Nicholas Frankovich asks if Cleveland Indians fans require a big-couch session with a group psychotherapist. It’s a reasonable question. The 1954 Indians still hold the modern record for regular-season winning percentage—till the nonexistent Law of Averages caught up with them versus the New York Giants. The Indians could not win a single game. In 1997, the Tribe came this close to a championship, but as in 2016 the seventh-game win proved elusive.
(It is worth noting that the mighty New York Yankees do not have anything approximating a stellar record in World Series going-the-distance seven games: lost in 2001, lost in 1964, lost in 1960, lost in 1955; only in 1958 did they come out, against the Milwaukee Braves, of a 3-to-1 hole: just as the 2016 Cubs returned from the dead.
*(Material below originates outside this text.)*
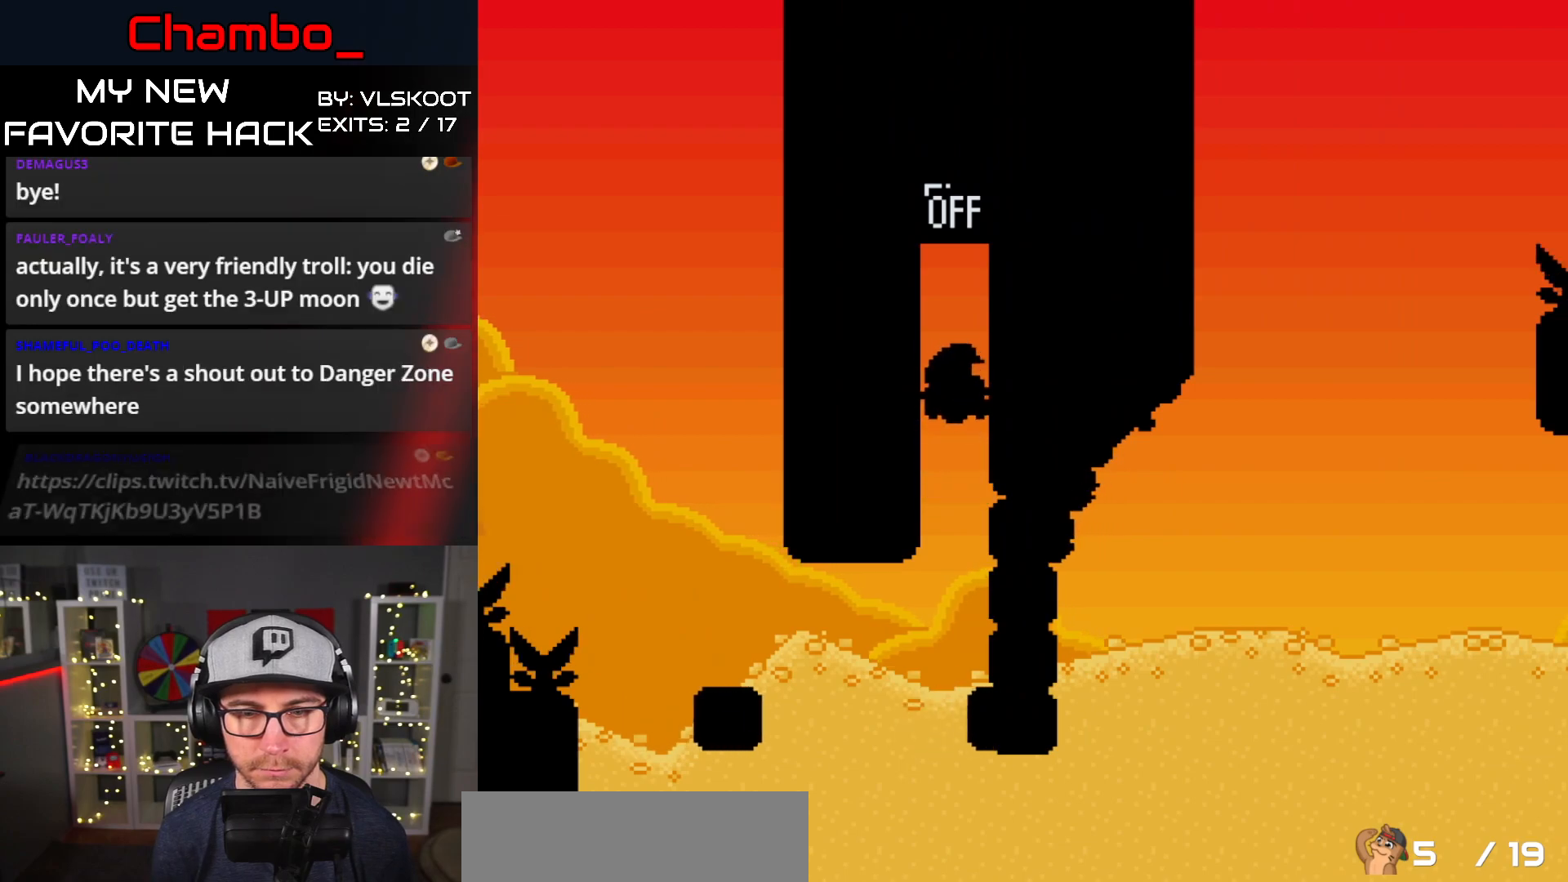
{"buttons": ["B", "Y"], "events": [[33, "DPAD_RIGHT", "up"]]}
The Yankees are also the only postseason-baseball team to lose four straight after taking a three-to-nothing lead, which broke the Curse of the Bambino in 2004.)
The Chicago Cubs ball club will complete its makeover by removing the on-field bullpens: They adjusted the bleachers so that only the Bay Area teams will have pitchers warming up in foul territory. They had added lights. At least the ivy walls remain to remind anyone of “the lovable losers” and patsies of baseball.
The long-suffering fans of the Chicago Cubs will not hear “1908” anymore. They don’t need to hear “1969” or “Bartman” any longer either, just as Boston fans will not hear “1918” again. The Cubs stand athwart a history of frustration and atop the baseball world. They reign. The drought lasted forty years longer than the Indians’s. It is difficult to imagine Cleveland needing the biblical forty additional in the American League wilderness. 2056? Preposterously distant. Women and men will be playing ball on Mars and the moon by that time.
And so another baseball season has ended, and some part of me (Evander) has again died, psychologically, emotionally. In 2015, I could look forward to T20. No such luck in this most weird year.